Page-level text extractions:
┌────────
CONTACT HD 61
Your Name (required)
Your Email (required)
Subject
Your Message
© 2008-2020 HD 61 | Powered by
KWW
└────────
┌────────
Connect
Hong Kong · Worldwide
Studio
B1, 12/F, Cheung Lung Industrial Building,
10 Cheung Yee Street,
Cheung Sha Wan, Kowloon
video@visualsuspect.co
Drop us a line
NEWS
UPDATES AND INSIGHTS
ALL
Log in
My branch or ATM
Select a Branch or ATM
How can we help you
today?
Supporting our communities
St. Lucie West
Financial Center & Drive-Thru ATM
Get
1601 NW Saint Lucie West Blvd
└────────
*TASK STATEMENT*
Using the data above, extract exactly the lines from the one that holds "My branch or ATM" to the one that holds "1601 NW Saint Lucie West Blvd", both ends included, and no others.

*RESULT FOR THIS EXERCISE*
My branch or ATM
Select a Branch or ATM
How can we help you
today?
Supporting our communities
St. Lucie West
Financial Center & Drive-Thru ATM
Get
1601 NW Saint Lucie West Blvd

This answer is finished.